The quantification of individual planetary boundaries is based on the observed dynamics of the interacting Earth system processes included in the framework. The control variables were chosen because together they provide an effective way to track the human-caused shift away from Holocene conditions.
For some of Earth's dynamic processes, historic data display clear thresholds between comparatively stable conditions. For example, past ice-ages show that during peak glacial conditions, the atmospheric concentration of CO2 was ~180-200 ppm. In interglacial periods, CO2 concentration has fluctuated around 280 ppm. To know what past climate conditions were like with an atmosphere with over 350 ppm CO2, scientists need to look back about 3 million years. The paleo record of climatic, ecological and biogeochemical changes shows that the Earth system has experienced tipping points, when a very small increment for a control variable triggers a larger, possibly catastrophic, change in the response variable through feedbacks in the natural Earth System itself.

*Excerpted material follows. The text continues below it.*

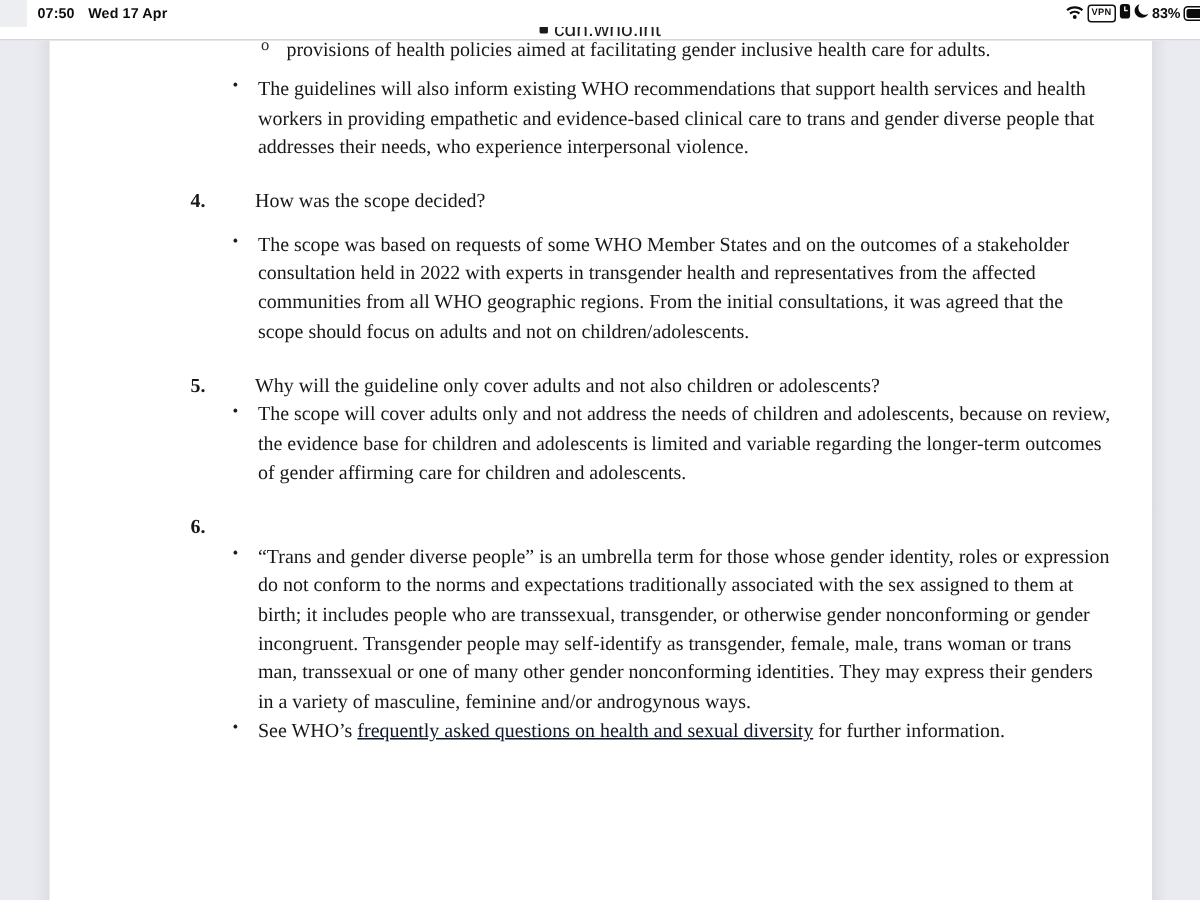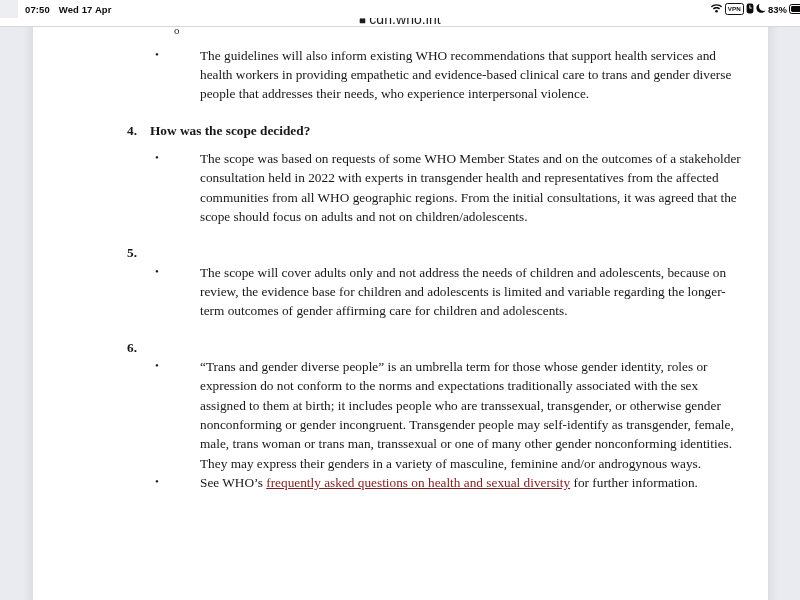"provisions of health policies aimed" span.txt { html: none -> <span>provisions of health policies aimed at facilitating gender inclusive health care for adults.</span> }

For several of the processes in the planetary boundaries framework, it is difficult to locate individual points that mark the threshold shift away from Holocene-like conditions. This is because the Earth system is complex and the scientific evidence base is still partial and fragmented. Instead, the planetary boundaries framework identifies many Earth system thresholds at multiple scales that will be influenced by increases in the control variables. Examples include shifts in monsoon behavior linked to the aerosol loading and freshwater use planetary boundaries.

"Safe operating spaces"

The planetary boundaries framework proposes a range of values for its control variables. This range is supposed to span the threshold between a 'safe operating space' where Holocene-like dynamics can be maintained and a highly uncertain, poorly predictable world where Earth system changes likely increase risks to societies. The boundary is defined as the lower end of that range. If the boundaries are persistently crossed, the world goes further into a danger zone.
It is difficult to restore a 'safe operating space' for humanity that is described by the planetary boundary concept. Even if past biophysical changes could be mitigated, the predominant paradigms of social and economic development appear largely indifferent to the looming possibilities of large scale environmental disasters triggered by human actions. Legal boundaries can help keep human activities in check, but are only as effective as the political will to make and enforce them.